On Friday Mozilla released our latest Audio API/WebGL demo on Mozilla Hacks, called No Comply. We’ve already written a post about it, so I won’t repeat all that now. If you haven’t seen it yet, please check it out. We’re really proud of it.
What I wanted to mention today are some of the cool things that came out of building this demo. We built this demo for the open web, using the open web and open tools, and that meant creating some neat new things you might want to play with:
- Bobby Richter has written a good post on his work to get octrees into CubicVR.js. This let us integrate way more lighting, and push our framerates way up. Bobby also hacked Blender to allow us to do proper COLLADA exports, and his patches are here.
- Al MacDonald worked on a complete HTML5 Sprite tool called Sprite Viking. This thing on its own is a demo in itself, and it allowed us to iterate really quickly and test new animations. You can load all our sprites into this, and then see their various animation steps.
- Charles Cliffe has put up a bunch of images and video of the process of using Blender to build our 3D scenes. He also created a WebGL Scene Viewer, which allowed our designer to walk through the 3D world and drop textures into place. It’s very cool to play with as well, and lets you revisit all the sections of the demo and move around.

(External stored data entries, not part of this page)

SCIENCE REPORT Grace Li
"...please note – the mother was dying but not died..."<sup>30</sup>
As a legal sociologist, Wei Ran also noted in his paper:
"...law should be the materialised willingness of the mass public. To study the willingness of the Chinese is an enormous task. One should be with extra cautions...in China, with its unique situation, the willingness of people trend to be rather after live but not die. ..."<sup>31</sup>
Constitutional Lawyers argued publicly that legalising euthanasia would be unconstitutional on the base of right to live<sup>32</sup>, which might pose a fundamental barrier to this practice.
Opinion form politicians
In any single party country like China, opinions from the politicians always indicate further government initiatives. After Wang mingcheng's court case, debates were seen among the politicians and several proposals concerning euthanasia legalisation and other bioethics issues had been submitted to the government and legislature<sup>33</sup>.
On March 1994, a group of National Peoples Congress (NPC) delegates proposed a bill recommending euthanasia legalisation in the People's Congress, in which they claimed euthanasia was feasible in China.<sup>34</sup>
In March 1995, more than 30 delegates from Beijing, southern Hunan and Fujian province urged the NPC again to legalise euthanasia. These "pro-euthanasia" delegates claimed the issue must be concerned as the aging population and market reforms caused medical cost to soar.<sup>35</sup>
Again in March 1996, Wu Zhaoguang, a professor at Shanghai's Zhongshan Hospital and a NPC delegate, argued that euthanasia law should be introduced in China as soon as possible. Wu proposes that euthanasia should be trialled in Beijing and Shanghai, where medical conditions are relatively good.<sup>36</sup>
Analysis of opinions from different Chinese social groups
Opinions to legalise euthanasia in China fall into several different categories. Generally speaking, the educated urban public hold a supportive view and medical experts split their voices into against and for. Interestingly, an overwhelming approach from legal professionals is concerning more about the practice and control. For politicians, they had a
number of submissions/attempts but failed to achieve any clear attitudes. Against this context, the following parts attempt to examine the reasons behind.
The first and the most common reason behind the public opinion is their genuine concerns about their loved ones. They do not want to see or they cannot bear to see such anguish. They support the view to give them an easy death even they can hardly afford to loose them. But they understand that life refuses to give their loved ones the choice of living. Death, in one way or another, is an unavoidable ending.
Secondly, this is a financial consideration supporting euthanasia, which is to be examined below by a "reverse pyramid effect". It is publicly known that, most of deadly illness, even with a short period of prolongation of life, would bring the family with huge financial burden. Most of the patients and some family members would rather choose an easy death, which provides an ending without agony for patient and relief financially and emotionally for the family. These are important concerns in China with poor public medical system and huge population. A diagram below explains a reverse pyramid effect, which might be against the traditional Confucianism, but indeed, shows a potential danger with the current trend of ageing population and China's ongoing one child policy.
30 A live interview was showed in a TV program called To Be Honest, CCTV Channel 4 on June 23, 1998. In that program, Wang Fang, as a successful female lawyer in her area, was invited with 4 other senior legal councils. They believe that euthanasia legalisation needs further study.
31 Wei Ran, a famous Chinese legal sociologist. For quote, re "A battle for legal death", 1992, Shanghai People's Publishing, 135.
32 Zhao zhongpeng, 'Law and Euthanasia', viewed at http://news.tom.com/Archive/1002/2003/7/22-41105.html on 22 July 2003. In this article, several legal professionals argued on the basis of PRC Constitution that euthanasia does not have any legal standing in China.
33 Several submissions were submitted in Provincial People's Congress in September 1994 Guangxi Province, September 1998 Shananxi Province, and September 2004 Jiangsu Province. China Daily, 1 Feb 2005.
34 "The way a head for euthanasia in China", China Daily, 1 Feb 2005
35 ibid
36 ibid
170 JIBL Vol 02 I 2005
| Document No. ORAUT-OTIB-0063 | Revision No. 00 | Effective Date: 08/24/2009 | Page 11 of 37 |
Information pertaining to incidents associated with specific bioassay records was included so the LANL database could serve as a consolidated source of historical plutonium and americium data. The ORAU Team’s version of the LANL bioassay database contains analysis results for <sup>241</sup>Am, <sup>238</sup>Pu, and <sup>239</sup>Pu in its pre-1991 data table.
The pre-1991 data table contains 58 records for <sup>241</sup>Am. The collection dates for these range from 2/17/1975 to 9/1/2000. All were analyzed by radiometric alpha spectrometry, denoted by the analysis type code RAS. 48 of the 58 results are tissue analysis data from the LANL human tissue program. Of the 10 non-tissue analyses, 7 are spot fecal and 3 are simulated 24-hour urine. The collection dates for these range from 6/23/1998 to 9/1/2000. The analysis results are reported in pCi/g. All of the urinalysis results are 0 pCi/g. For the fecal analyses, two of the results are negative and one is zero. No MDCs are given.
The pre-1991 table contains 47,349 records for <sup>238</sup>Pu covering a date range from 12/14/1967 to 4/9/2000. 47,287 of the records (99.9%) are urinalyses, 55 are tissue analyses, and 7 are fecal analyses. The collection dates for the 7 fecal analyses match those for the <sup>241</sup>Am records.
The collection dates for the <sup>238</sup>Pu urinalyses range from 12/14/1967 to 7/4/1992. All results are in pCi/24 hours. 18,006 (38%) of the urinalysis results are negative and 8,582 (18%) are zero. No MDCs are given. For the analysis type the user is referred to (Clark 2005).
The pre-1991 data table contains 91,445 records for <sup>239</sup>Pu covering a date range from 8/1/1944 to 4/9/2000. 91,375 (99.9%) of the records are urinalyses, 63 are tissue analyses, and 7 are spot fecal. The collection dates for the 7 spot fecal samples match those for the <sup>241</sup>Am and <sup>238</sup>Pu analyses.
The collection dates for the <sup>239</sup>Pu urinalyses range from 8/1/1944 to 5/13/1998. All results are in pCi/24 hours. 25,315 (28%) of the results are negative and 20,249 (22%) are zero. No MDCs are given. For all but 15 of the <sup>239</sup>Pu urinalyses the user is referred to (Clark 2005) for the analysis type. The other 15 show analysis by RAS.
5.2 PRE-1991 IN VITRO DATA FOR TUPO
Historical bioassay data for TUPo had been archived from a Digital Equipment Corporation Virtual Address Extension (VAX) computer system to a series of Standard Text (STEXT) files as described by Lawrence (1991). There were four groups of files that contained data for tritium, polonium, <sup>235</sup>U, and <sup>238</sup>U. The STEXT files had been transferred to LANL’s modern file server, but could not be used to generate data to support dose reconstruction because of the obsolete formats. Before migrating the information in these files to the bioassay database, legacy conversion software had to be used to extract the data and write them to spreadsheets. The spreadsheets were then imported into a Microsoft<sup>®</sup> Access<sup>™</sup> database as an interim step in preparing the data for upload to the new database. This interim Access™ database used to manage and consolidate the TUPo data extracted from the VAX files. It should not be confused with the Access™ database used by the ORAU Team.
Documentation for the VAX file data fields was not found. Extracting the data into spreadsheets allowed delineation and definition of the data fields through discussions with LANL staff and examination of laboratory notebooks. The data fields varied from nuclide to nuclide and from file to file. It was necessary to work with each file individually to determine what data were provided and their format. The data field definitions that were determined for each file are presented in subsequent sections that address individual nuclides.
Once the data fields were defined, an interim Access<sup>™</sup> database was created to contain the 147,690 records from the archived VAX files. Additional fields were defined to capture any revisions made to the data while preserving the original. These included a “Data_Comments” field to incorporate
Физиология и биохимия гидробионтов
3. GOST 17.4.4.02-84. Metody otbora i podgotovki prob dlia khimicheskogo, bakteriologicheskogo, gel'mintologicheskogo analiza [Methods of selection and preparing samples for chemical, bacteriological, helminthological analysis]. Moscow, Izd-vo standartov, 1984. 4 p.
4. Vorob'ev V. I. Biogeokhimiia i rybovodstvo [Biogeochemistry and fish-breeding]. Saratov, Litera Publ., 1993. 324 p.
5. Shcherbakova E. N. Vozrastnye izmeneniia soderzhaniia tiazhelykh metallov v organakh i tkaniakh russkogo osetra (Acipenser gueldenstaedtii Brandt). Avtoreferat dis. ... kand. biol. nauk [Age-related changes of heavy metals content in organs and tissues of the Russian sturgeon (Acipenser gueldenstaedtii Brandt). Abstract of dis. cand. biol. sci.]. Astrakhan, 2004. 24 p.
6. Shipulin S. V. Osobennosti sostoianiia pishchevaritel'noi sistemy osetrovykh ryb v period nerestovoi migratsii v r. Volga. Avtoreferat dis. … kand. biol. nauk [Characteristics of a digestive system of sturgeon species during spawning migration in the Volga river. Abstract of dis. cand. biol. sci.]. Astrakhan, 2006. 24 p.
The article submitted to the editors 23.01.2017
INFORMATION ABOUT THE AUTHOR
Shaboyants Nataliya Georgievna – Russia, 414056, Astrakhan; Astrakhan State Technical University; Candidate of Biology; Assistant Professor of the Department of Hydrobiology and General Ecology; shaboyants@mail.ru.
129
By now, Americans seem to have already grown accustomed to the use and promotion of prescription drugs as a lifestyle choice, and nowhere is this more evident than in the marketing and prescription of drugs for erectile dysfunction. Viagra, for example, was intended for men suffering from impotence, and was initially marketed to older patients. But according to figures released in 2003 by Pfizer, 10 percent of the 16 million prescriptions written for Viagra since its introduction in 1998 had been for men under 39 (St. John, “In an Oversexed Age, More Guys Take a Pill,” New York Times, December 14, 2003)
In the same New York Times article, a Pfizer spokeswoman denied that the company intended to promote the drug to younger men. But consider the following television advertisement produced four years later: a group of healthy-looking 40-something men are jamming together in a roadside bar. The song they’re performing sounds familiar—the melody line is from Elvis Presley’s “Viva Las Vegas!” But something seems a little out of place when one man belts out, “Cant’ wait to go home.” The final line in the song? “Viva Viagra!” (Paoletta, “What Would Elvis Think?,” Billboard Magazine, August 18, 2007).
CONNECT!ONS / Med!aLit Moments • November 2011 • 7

- Speaking of the graphics and textures, those are all in github along with the code. Omar Noory did a great job on these, and we’d love if you reused them for something else cool.
My own work was really focused on integrating all the million bits of JS we use, and having them run fast. Here’s what our demo’s framerate graph looked like when we first integrated all the pieces (green is good, red is…not good):
You can clearly see how much work we had to do here, both in terms of getting framerates up, killing GC/CC pauses (the vertical spikes where the main thread gets locked), and moving heavy resource loading off the main thread. Here’s what it looks like now:
The story of how we changed one into the other is long, and it’s equal parts optimizing our code and working with Mozilla to get Firefox 4 to run faster–many bugs were killed in the making of this demo. By the way, I’m using Patrick Walton’s amazing Framerate Counter extension to get this data.
If you’re thinking about building graphically intense web apps or games, using complex audio analysis, creating web pages that are larger and more complex than anything you’ve seen up to now, we’d encourage you to do it. The web is ready to do a lot more than people think, and Firefox 4 is leading the way on much of it.